Solid particle lubrication media itself is a discrete body, which has the characteristics of discontinuity and anisotropy [28]. Particle flow lubrication system is a complex and enormous system with many unique dynamic behaviors [29]. Many scholars have studied the characteristics of particle flow lubrication through theoretical and numerical methods from different aspects. However, the related research works through the experimental methods are still very lacking, which leads to the failure to fully understand the tribological characteristics of particle flow lubrication, and also hinders the application and promotion of this technology in the industry. In this study, a self-developed experimental device was used to study the sliding tribological characteristics of parallel plates under dense particle lubrication, the friction behaviors of particle flow lubrication was observed under the influence of the pressure load as well as the sliding velocity, aiming to provide the basis for the application of particle flow lubrication. The rest of this study is arranged as follows. Section 2 briefly introduces the material properties and the experimental apparatus. Section 3 is composed of three parts: part 1 is the comparative study of particle flow lubrication with the other typical lubrication methods, part 2 observe the influence of pressure load on sliding friction, the influence of sliding velocity on sliding friction is analyzed in part 3. Section 4 summarizes this study.

2 Experimental

2.1 Material Properties of the Upper Plate, Lower Plate and Particle Lubrication Media

As shown in Fig. 1a, the upper plate was made of carbon steel, and the dimension of its contact surface was 40 × 20 mm. The material of the lower plate was H62 brass, and its dimension was 130 × 100 × 4 mm. The graphite powder used in this study was shown in Fig. 1b, with a weight of about 3.825 g. The diameter size of the graphite powder was about 25.6–38.4 μm, and its average diameter was about 30 μm. In this study, the diameter of graphite powder was measured by a GXL-202i Centrifugal Sedimentation Granulometer, which was based on Stokes theory of the sedimentation method. In the process of measurement, the sedimentation velocity of particles was proportional to the square of particle diameter.

Fig. 1

The photographs of the experimental materials. a The upper and lower plates, and b graphite particle lubrication media

As shown in Fig. 2, the roughness average (Ra) of the lower and upper plate was 737.100 nm and 1.51389 μm, respectively, which was measured by a RTEC-UP 3D profilometer.

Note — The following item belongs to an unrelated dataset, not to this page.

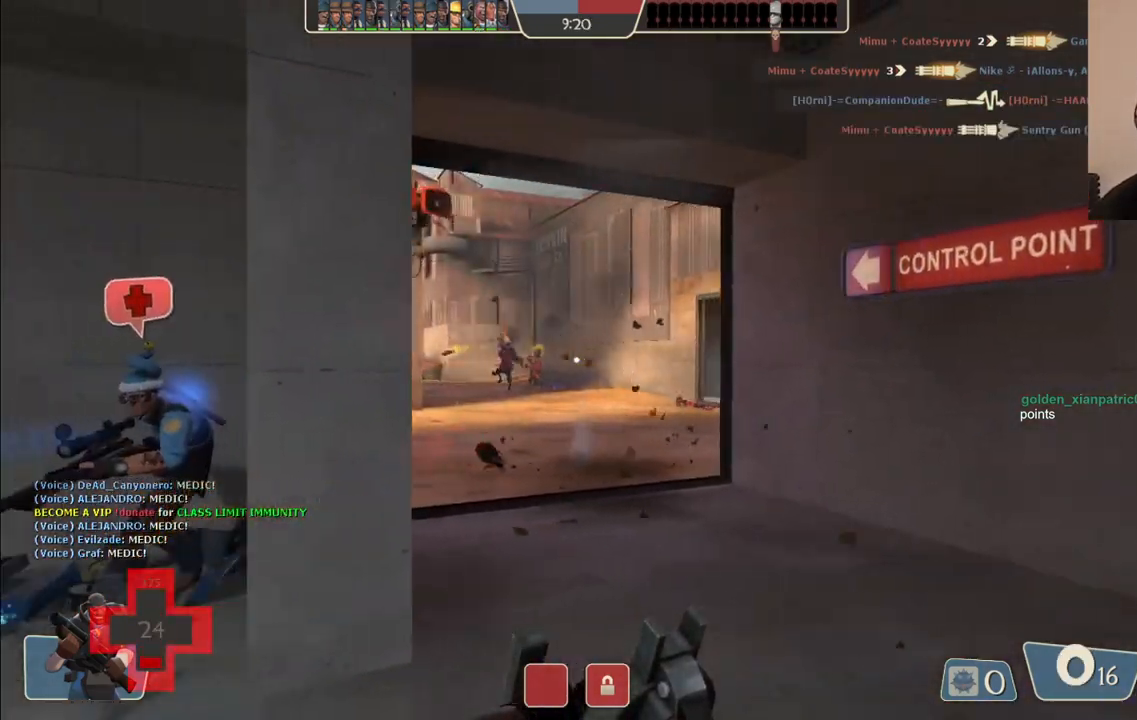
{"buttons": [], "left_stick": "down-left", "right_stick": "center", "events": [[150, "R2", "up"], [217, "R2", "down"], [333, "R2", "up"]]}
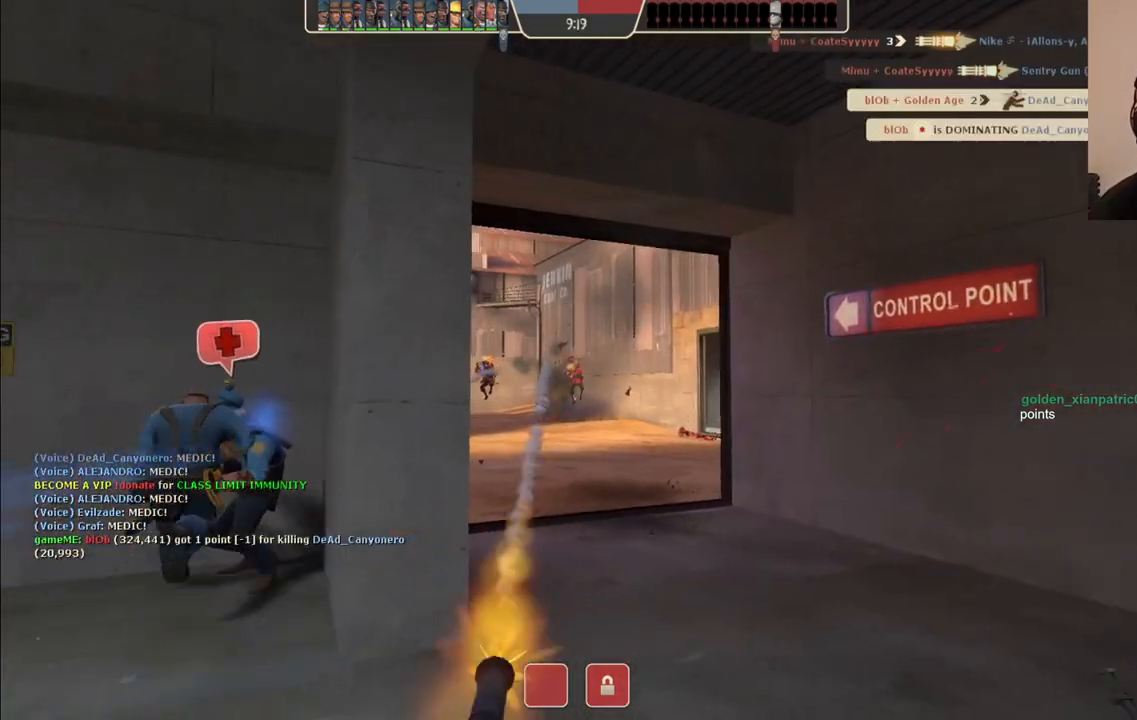
{"buttons": [], "left_stick": "center", "right_stick": "center", "events": [[183, "left_stick", "center"], [267, "SQUARE", "down"], [367, "SQUARE", "up"]]}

The length of the measuring line was defined as L and the height represented by the measured surface roughness was specified as y. The hardness of the upper plate was HRC52 measured by a Rockwell hardness tester (Jitaike Instrument Hr-150a series), and the hardness of the lower plate was HV110 measured by a Vickers hardness tester (DECCA-HVS-100Z series). The elastic modulus of the upper and lower plates were 206 and 90 Gpa, respectively, measured by the microcomputer controlled electro hydraulic servo universal testing machine (WA-600KE series), and their Poisson's ratios were 0.26 and 0.34, respectively, measured by the force & strain comprehensive parameter tester (XL2118 series). Before the experiment, the upper and lower plates were cleaned with acetone. The graphite powder with the purity of 99.98%, density of 1.78 g/cm³, elastic modulus of 9.8 GPa and Poisson's ratio of 0.301 were used in this study.

Fig. 2

The upper and lower plates used in this study. a Surface topography of the upper plate, b the height value indicated by the surface roughness of the upper plate, c surface topography of the lower plate, and d the height value indicated by the surface roughness of the lower plate

2.2 Experimental Apparatus

In order to study the sliding tribological characteristics of parallel plates under dense particle flow lubrication, an experimental system as shown in Fig. 3 was developed. Figure 3 was the three-dimensional schematic diagram of this experimental apparatus. A threaded hole was machined in the middle of the upper plate, which was connected with the screw in the upper plate clamp, and the height was adjusted by the screw and the adjusting nut arranged on the screw.

Fig. 3

Three-dimensional schematic diagram of this experimental apparatus: 1-Base of apparatus; 2-Ball screw connecting seat; 3-Ball screw; 3′-Moving platform; 4-Upper plate; 5-Lower plate; 6-Side column; 7-Grating ruler connecting plate; 8-Grating ruler; 9-Rotary stepper motor; 10-Z-direction sensor connecting plate; 11-Z-direction pressure sensor; 12-X-direction tension pressure sensor; 13-Cantilever beam; 14-Sensor fixed base; 15-Upper plate clamp (gland is arranged from top to bottom on the screw, spring and adjusting nut)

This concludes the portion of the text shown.